Businesses and communities are already feeling the effect. Since the repeal of DACA in September, almost 14,000 Dreamers have already lost their work permits. Until Congress passes a permanent legislative solution, 122 more will continue to fall out of status every single day. Even worse, the number of people impacted will go up dramatically after March 5th, which is Congress’ deadline to act.


But waiting until March 5th is not a viable option. After Congress passes a legislative solution, it will take months for the Department of Homeland Security to establish and implement a system for Dreamers to apply for residency and work permits, and to adjudicate those applications. For context, when DACA was established in 2012, it took almost three months before the first applications were approved. Even if it only takes half of that time for U.S. Citizen and Immigration Services to establish this process, Congress would need to pass a bill by January 19th to provide enough time for agencies to process applications before thousands of DACA recipients are cut out of the economy and workers stop showing up for work.

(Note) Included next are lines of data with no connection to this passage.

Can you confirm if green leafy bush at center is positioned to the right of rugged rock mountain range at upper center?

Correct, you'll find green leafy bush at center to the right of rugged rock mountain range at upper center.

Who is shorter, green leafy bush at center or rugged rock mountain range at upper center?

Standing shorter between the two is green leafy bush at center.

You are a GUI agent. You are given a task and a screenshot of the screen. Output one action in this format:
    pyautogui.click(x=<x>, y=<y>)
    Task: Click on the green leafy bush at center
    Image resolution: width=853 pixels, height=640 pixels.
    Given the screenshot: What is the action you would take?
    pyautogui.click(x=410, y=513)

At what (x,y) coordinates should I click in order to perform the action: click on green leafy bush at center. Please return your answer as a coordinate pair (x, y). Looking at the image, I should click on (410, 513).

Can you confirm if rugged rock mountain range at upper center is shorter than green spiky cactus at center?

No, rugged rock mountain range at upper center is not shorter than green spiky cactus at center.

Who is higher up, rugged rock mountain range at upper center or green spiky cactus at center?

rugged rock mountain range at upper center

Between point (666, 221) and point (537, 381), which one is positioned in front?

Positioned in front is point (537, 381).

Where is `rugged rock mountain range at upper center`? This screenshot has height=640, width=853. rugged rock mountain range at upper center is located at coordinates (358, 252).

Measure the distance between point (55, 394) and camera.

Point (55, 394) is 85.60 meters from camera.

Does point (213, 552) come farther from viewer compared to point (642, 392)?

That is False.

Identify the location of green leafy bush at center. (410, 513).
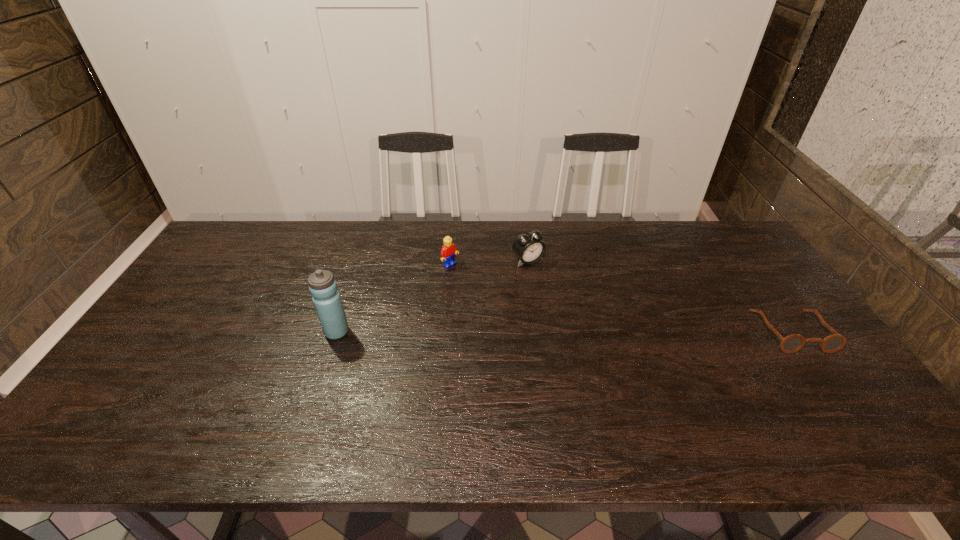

Also before Congress this month is a year-long spending bill, which includes funds for Homeland Security and ICE. A vote for this spending bill without protections for Dreamers is a vote to fund the deportation of hundreds of thousands of Dreamers who fall out of status in the year ahead. So the timing could not be more urgent. Any Member of Congress who claims to stand with Dreamers cannot vote for a spending bill that will fund their detention and deportation, unless they have helped to pass a permanent legislative solution first.


For years, Congress has said they stand with Dreamers, but time and again, legislation to protect them has fallen short of the finish line. California’s businesses are saying enough is enough. Act now to protect our Dreamers before it is too late.


Pat Fong Kushida is president and CEO of the California Asian Pacific Chamber of Commerce.